As per Amazon’s public statement, many OpenShift customers have opted for Red Hat OpenShift clusters on top of AWS because of its elasticity, scalability, and security features. However, users have to manage support and billing for the two providers separately. And that’s a pain.

Amazon said customers have been looking for an AWS managed service for Red Hat OpenShift that also works with other AWS services at scale and integrates support and billing. This has led to the extension of Red Hat with AWS to include a managed Red Hat OpenShift. Customers can easily create Kubernetes clusters with Red Hat OpenShift APIs and tooling with ROSA. Under this alliance, OpenShift customers can access all the services within the AWS console. ROSA also maintains necessary compliance validations.

See Also

 “Increasingly, customers are turning to containers to improve application velocity and portability, and they’re growing to rely on technologies like Red Hat OpenShift and AWS that make it easier to deploy containerized applications. ROSA gives these customers the ability to seamlessly run containers on AWS using familiar Red Hat OpenShift APIs and tooling, and integrates the full breadth and depth of AWS services to build, scale, and manage their workloads,” said Bob Wise, GM Kubernetes, AWS.

Managed Service Offering

The managed service offering is similar to Azure Red Hat OpenShift that Red Hat jointly offers Microsoft. Additionally, Red Hat also offers OpenShift Dedicated, a service that provides clusters in a virtual private cloud on AWS and Google Cloud along with a public cloud version, Red Hat OpenShift Online. As per Sathish Balakrishnan, the vice president of hosted platforms for Red Hat, the demand for managed services has increased significantly. 

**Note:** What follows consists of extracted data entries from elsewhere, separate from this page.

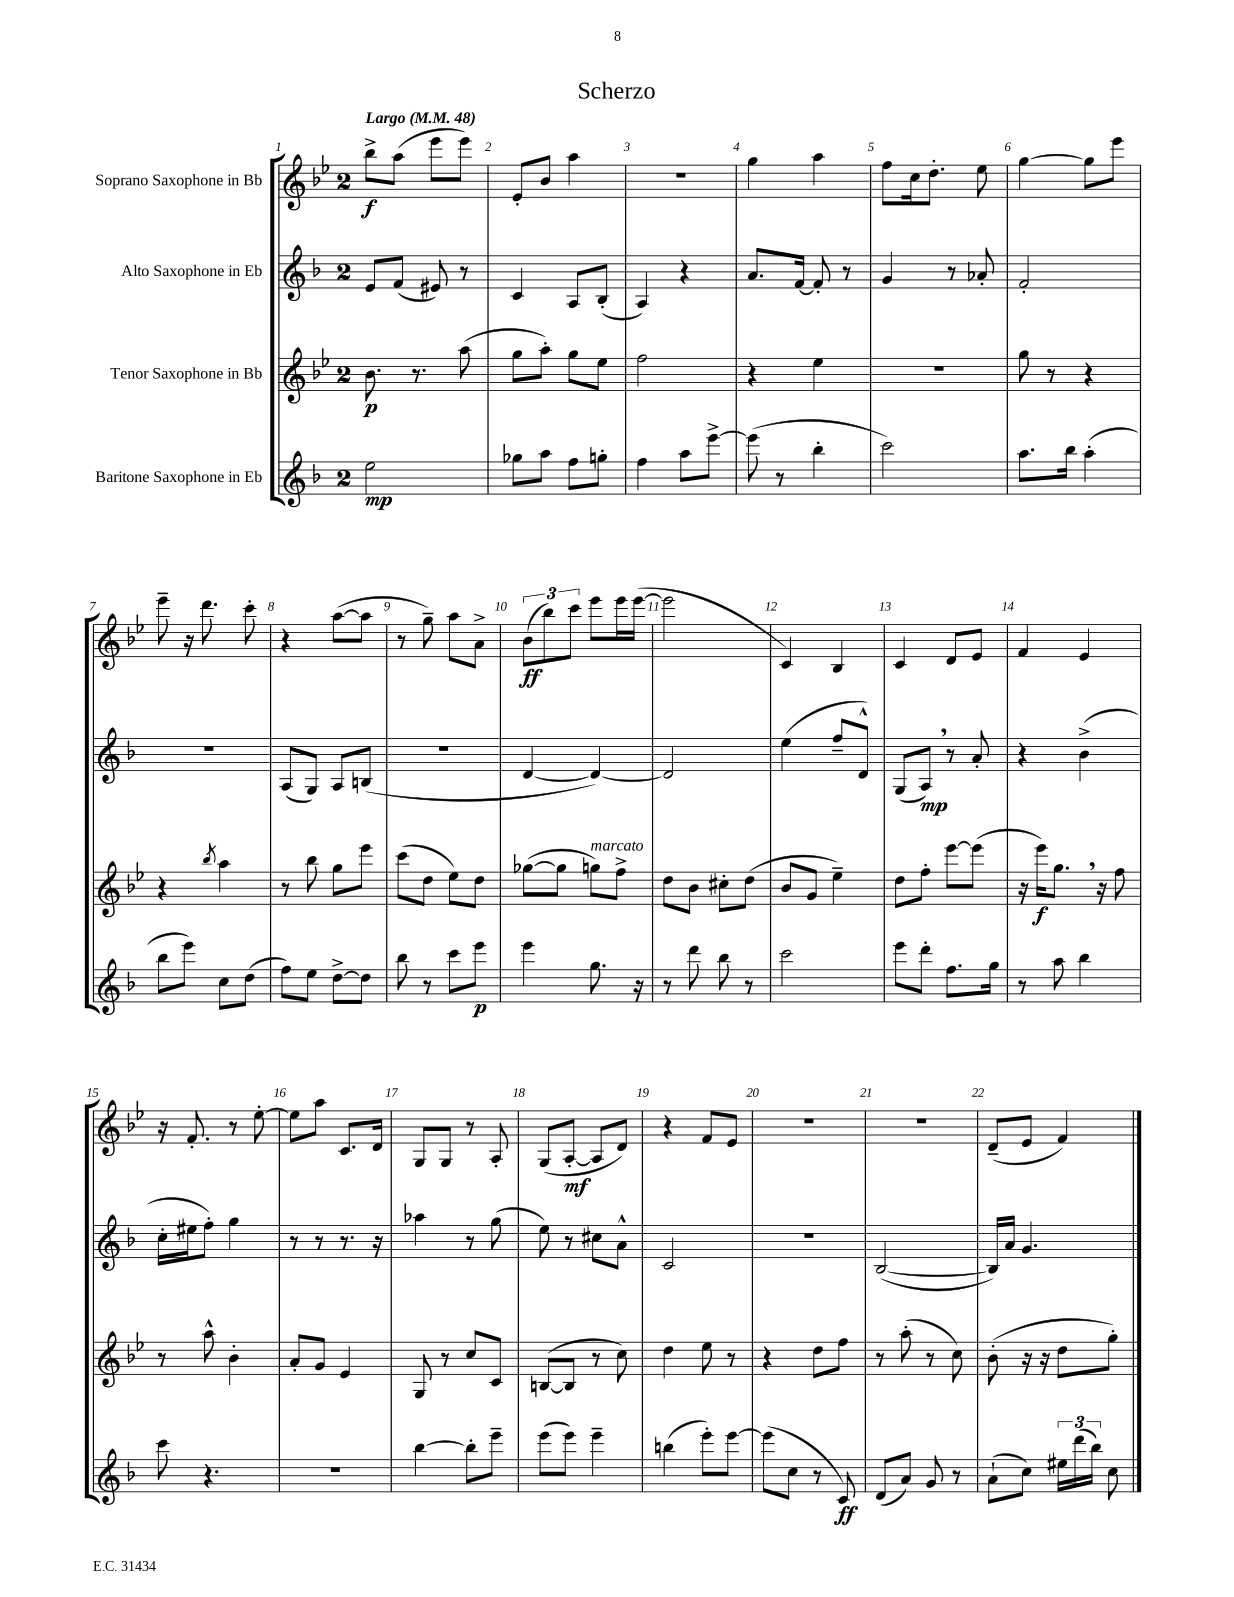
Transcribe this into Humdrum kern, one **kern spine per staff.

**kern	**kern	**kern	**kern
*staff4	*staff3	*staff2	*staff1
*clefG2	*clefG2	*clefG2	*clefG2
*k[b-]	*k[b-e-]	*k[b-]	*k[b-e-]
*M2/4	*M2/4	*M2/4	*M2/4
*MM48	*MM48	*MM48	*MM48
2ee	8.b-	8e	8bb-^
.	.	(8f	(8aa
.	8.r	.	.
.	.	8e#)	8eee-
.	(8aa	8r	8eee-)
=	=	=	=
8gg-	8gg	4c	8e-'
8aa	8aa')	.	8b-
8ff	8gg	8A	4aa
8gg'	8ee-	(8B-'	.
=	=	=	=
4ff	2ff	4A)	2r
8aa	.	4r	.
[8eee^	.	.	.
=	=	=	=
(8eee]	4r	8.a	4gg
8r	.	.	.
.	.	[16f	.
4bb-'	4ee-	8f']	4aa
.	.	8r	.
=	=	=	=
2ccc)	2r	4g	8ff
.	.	.	16cc
.	.	.	8.dd'
.	.	8r	.
.	.	8a-'	8ee-
=	=	=	=
8.aa	8gg	2f'	[4gg
.	8r	.	.
16bb-	.	.	.
(4aa'	4r	.	8gg]
.	.	.	8eee-
=	=	=	=
8bb-	4r	2r	8eee-~
8eee)	.	.	16r
.	.	.	8.ddd
.	8qbb-	.	.
8cc	4aa	.	.
(8dd	.	.	8ccc'
=	=	=	=
8ff)	8r	(8A	4r
8ee	8bb-	8G)	.
[8dd^	8gg	8A	([8aa
8dd]	8eee-	(8B	8aa]
=	=	=	=
8bb-	(8ccc	2r	8r
8r	8dd	.	8gg~)
8ccc	8ee-)	.	8aa
8eee	8dd	.	8a^
=	=	=	=
4eee	([8gg-	[4d	(12b-
.	.	.	12bb-)
.	8gg-]	.	.
.	.	.	12ccc
8.gg	8gg)	4d_)	8eee-
.	8ff^	.	16eee-
16r	.	.	([16eee-
=	=	=	=
8r	8dd	2d]	2eee-]
8ddd	8b-	.	.
8bb-	8cc#'	.	.
8r	(8dd	.	.
=	=	=	=
2ccc	8b-	(4ee	4c)
.	8g	.	.
.	4ee-~)	8ff~	4B-
.	.	8d^^)	.
=	=	=	=
8eee	8dd	(8G	4c
8ddd'	8ff'	8A)	.
8.ff	[8eee-	8r	8d
.	(8eee-]	8a'	8e-
16gg	.	.	.
=	=	=	=
8r	16r	4r	4f
.	16eee-)	.	.
8aa	8.gg	.	.
4bb-	.	(4b-^	4e-
.	16r	.	.
.	8ff	.	.
=	=	=	=
8ccc	8r	16cc'	16r
.	.	16ee#	8.f'
4.r	8aa^^	8ff')	.
.	4b-'	4gg	8r
.	.	.	[8ee-'
=	=	=	=
2r	8a'	8r	8ee-]
.	8g	8r	8aa
.	4e-	8.r	8.c
.	.	16r	16d
=	=	=	=
[4bb-	8G	4aa-	8G
.	8r	.	8G
8bb-']	8cc	8r	8r
8eee~	8c	(8gg	8A'
=	=	=	=
(8eee	([8B	8ee)	(8G
8eee)	8B]	8r	[8A'
4eee~	8r	8cc#	8A]
.	8cc)	8a^^	8d)
=	=	=	=
(4bb	4dd	2c	4r
8eee')	8ee-	.	8f
[8eee	8r	.	8e-
=	=	=	=
(8eee]	4r	2r	2r
8cc	.	.	.
8r	8dd	.	.
8c)	8ff	.	.
=	=	=	=
(8d	8r	([2B-	2r
8a)	(8aa'	.	.
8g	8r	.	.
8r	8cc)	.	.
=	=	=	=
(8a`	(8b-'	16B-])	(8d~
.	.	16a	.
8cc)	16r	4.g	8e-
.	16r	.	.
24ee#	8dd	.	4f)
(24ddd	.	.	.
24bb-)	.	.	.
8cc	8gg')	.	.
==	==	==	==
*-	*-	*-	*-
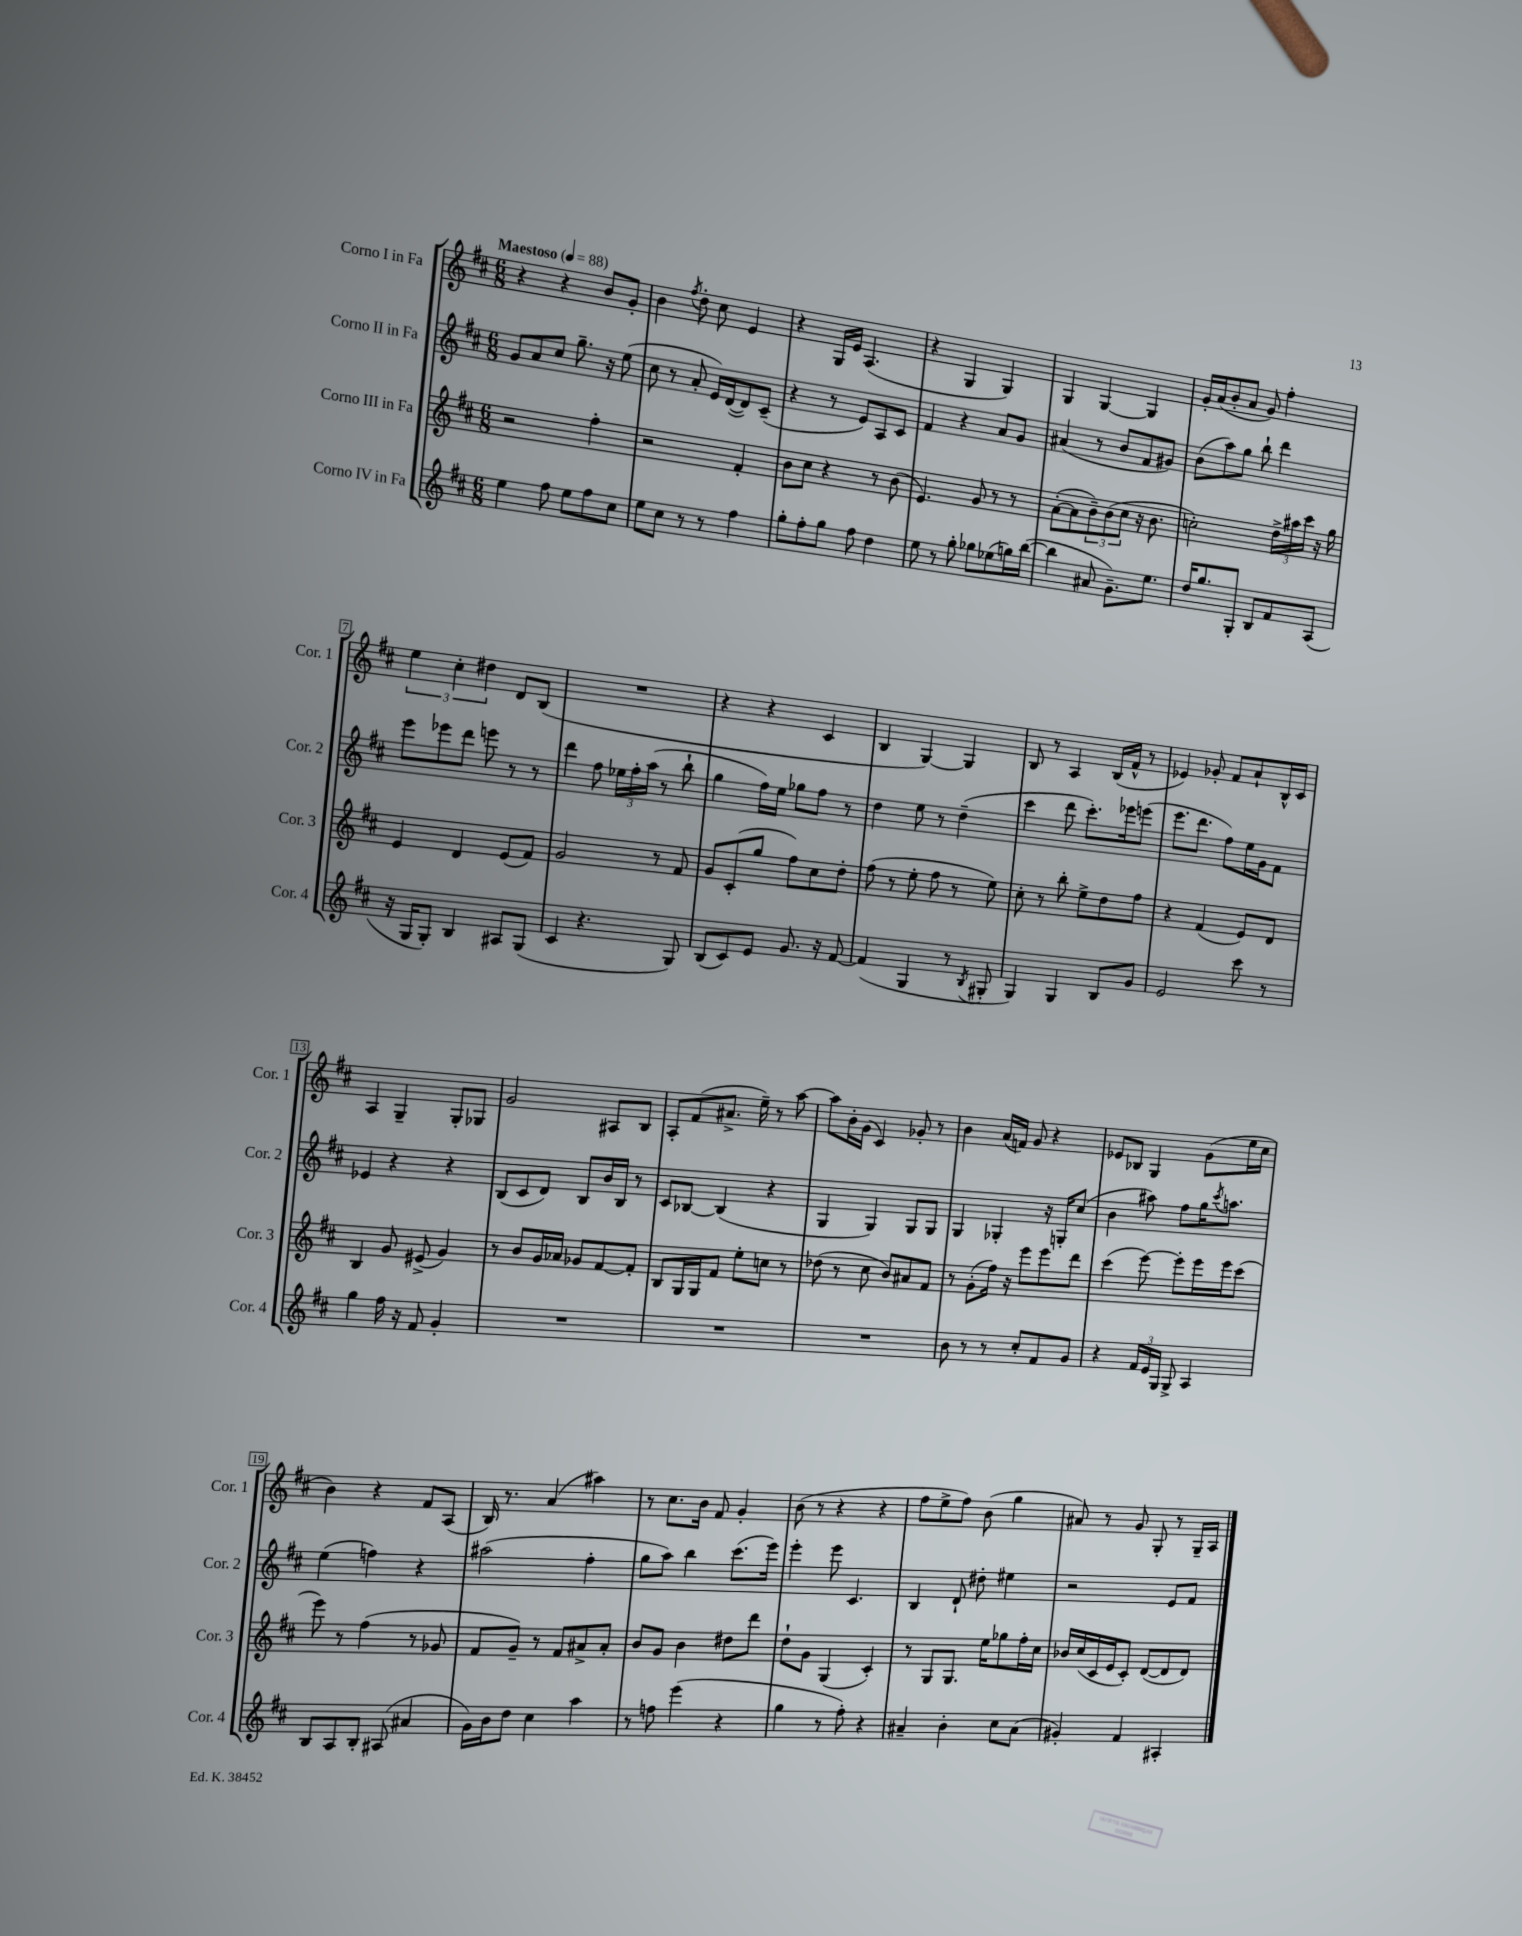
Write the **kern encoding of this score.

**kern	**kern	**kern	**kern
*staff4	*staff3	*staff2	*staff1
*clefG2	*clefG2	*clefG2	*clefG2
*k[f#c#]	*k[f#c#]	*k[f#c#]	*k[f#c#]
*M6/8	*M6/8	*M6/8	*M6/8
*MM88	*MM88	*MM88	*MM88
4ee\	2r	8g/L	4r
.	.	8a/	.
8ff#\	.	8cc#/J	4r
8ee\L	.	8.gg~\	.
8ff#\	4ff#'\	.	8b/L
.	.	16r	.
8cc#\J	.	(8ee\	8g'/J
=	=	=	=
8ee\L	2r	8cc#\	4b\
8cc#\J	.	8r	.
.	.	.	8qff#/
8r	.	8a'/	8dd'\
8r	.	16e/LL)	8cc#\
.	.	([16d/J	.
4ff#\	4f#'/	8d/])	4e/
.	.	(8c#~/J	.
=	=	=	=
8gg'\L	8b\L	4r	4r
8ff#'\	8cc#\J	.	.
8gg\J	4r	8r	16G/LL
.	.	.	16e/JJ
8ff#\	.	8e/L)	(4.A/
4dd\	8r	8A/	.
.	(8b\	8c#/J	.
=	=	=	=
8ee\	4.e/)	4f#/	4r
8r	.	.	.
8gg'\	.	4r	4G/
8gg-\L	8g/	.	.
(8ee-\	8r	8a/L	4G/)
16gg\L)	8r	8g/J	.
([16bb\JJ	.	.	.
=	=	=	=
4bb\]	([8a'\L	(4a#/	4G/
.	8a\]	.	.
8a#/	12b~\)	8r	[4G/
.	(12b\	.	.
8.g~\L)	.	8b/L	.
.	12cc#\J	.	.
.	16r	8f#/	4G/]
8.ee\J	8.b\	.	.
.	.	8g#/J)	.
=	=	=	=
16dd/LK	2cc'\)	(8b\L	16g'/LL
8.gg/	.	.	(16a/J
.	.	8aa\)	8b'/
8G'/J	.	8gg\J	8a/J
8B/L	.	8bb`\	8g/)
8f#/	24dd^\LL	4ddd\	4ff#'\
.	24aa#\	.	.
.	24ccc#\JJ	.	.
(8A/J	16r	.	.
.	16gg\	.	.
=	=	=	=
16r	4e/	8eee\L	6ee\
16G/LK	.	.	.
8G'/J)	.	8eee-\	.
.	.	.	6cc#'\
4B/	4d/	8ddd\J	.
.	.	.	6dd#\
.	.	8eee\	.
8A#/L	(8e/L	8r	8d/L
(8G/J	8f#/J)	8r	(8B/J
=	=	=	=
4c#/	2g/	4ddd\	2.r
4.r	.	8ff#\	.
.	.	24ee-\LL	.
.	.	24ff#'\	.
.	.	(24aa\JJ	.
.	8r	8r	.
8G/)	8f#/	8bb`\	.
=	=	=	=
(8B/L	8g/L	4gg\	4r
8c#/)	(8c#'/	.	.
8e/J	8gg/J	16ff#\LL)	4r
.	.	16ee\JJ	.
8.g/	8ff#\L)	8gg-\L	.
.	8cc#\	8ff#\J	4c#/
16r	.	.	.
[8f#/	8dd'\J	8r	.
=	=	=	=
(4f#/]	(8ff#\	4dd\	4B/
.	8r	.	.
4G/	8ee'\	8ee\	[4G/)
.	8ff#\	8r	.
8r	8r	(4dd~\	4G/]
8qB/	.	.	.
8G#'/	8ee\)	.	.
=	=	=	=
4G/)	8cc#'\	4ccc#\	8B/
.	8r	.	8r
4G/	8bb'\	8ddd\	4A/
.	8ee^\L	8.ccc#'\L)	.
8B/L	8dd\	.	(16B/LL
.	.	16eee-\k	16f#^^/JJ
8g/J	8ff#\J	(8eee\J	8r
=	=	=	=
2e/	4r	8.eee\L	4e-/)
.	.	8.ddd\J	.
.	(4f#/	.	8g-'/
.	.	8ff#\L)	8f#/L
8ccc#\	8e/L)	16ee\L	8a`/
.	.	16g\J	.
8r	8d/J	8f#\J	16B^^/L
.	.	.	16c#/JJ
=	=	=	=
4gg\	4B/	4e-/	4A/
16ff#\	8g/	4r	4G~/
16r	.	.	.
8f#/	(8e#^/	.	.
4g'/	4g/)	4r	8G'/L
.	.	.	8G-/J
=	=	=	=
2.r	8r	(8B/L	2g/
.	8b/L	8c#/	.
.	16g/L	8d/J)	.
.	16a-/JJ	.	.
.	8g-/L	8B/L	.
.	[8f#/	16b/L	8A#/L
.	.	16B/JJ	.
.	8f#'/]J	8r	8B/J
=	=	=	=
2.r	8B/L	8c#/L	8A'/L
.	16G/L	[8B-/J	(8f#/
.	16G/J	.	.
.	8f#/J	(4B-/]	8.a#^/J
.	8ee'\L	.	.
.	.	.	16ee~\)
.	8cc\J	4r	8r
.	8r	.	[8aa\
=	=	=	=
2.r	(8dd-\	4G/	8aa\]L
.	8r	.	16b'\L
.	.	.	(16g\JJ
.	8cc#\	4G/)	4c#/)
.	8b/L)	.	.
.	8a#/	8G/L	8g-'/
.	8f#/J	8G/J	8r
=	=	=	=
8b\	8r	4G/	4b\
8r	(8g'\L	.	.
8r	16ff#\Jk)	4G-'/	(16a/LL
.	16r	.	16f/JJ)
8cc#'/L	8eee\L	.	8g/
8f#/	8eee\	16r	4r
.	.	16G'/LK	.
8g/J	8ddd\J	(8cc#/J	.
=	=	=	=
4r	(4ccc#\	4b\	8e-/L
.	.	.	8B-/J
24f#/LL	[8eee\)	8aa#\)	4G/
24e/	.	.	.
24G/JJ	.	.	.
8G^/	8eee'\]L	8ff#\L	.
4A/	16eee\L	16gg\K	(8g\L
.	.	8qccc#/	.
.	16eee\J	8.aa\J	.
.	(8ccc#\J	.	16ee\L
.	.	.	16cc#\JJ
=	=	=	=
8B/L	8eee\)	(4ee\	4b\)
8A/	8r	.	.
8B'/J	(4ff#\	4ff\)	4r
(8A#/	.	.	.
4a#/	8r	4r	8f#/L
.	8g-/	.	(8A/J
=	=	=	=
16g\LL)	8f#/L	(2aa#\	16B/)
16b\J	.	.	8.r
8dd\J	8g~/J)	.	.
4cc#\	8r	.	(4a/
.	8f#/L	.	.
4aa\	8a#^/	4ff#'\	4aa#\)
.	8a#'/J	.	.
=	=	=	=
8r	8b/L	8gg\L	8r
8ff\	8g/J	8aa\J)	8.cc#\L
(4eee\	4b\	4bb\	.
.	.	.	16b\Jk
.	.	.	8f#/
4r	8dd#\L	(8.ccc#\L	4g'/
.	8ddd\J	.	.
.	.	16eee\Jk)	.
=	=	=	=
4gg\	8dd`\L	4eee'\	(8b\
.	8g\J	.	8r
8r	(4G/	8eee\	4r
8ff#'\)	.	4.c#/	.
4r	4c#'/)	.	4r
=	=	=	=
4a#~/	8r	4B/	8ff#\L
.	8G/L	.	8ee^\
4b'\	8.G/J	8d`/	8ff#\J)
.	.	8dd#'\	(8b\
.	16ee\LK	.	.
8cc#\L	8gg-\	4ee#\	4gg\
(8a#\J	16ff#'\L	.	.
.	16cc#\JJ	.	.
=	=	=	=
4g#'/)	16b-/LL	2r	8a#/)
.	(16cc#/	.	.
.	16c#/	.	8r
.	16e/J	.	.
4f#/	8c#'/J)	.	8g/
.	([8d/L	.	8G'/
4A#'/	8d/]	8e/L	8r
.	8d/J)	8f#/J	16G~/LL
.	.	.	16A/JJ
==	==	==	==
*-	*-	*-	*-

Though the rate at which cloud-native applications are built has increased, the Kubernetes expertise among the internal IT operations team fall short more often than not. Additionally, several organisations are looking to standardise on a single Kubernetes based platform for a higher level of abstraction. This has prompted organisations to rely more on an external IT service provider to manage highly distributed IT environments.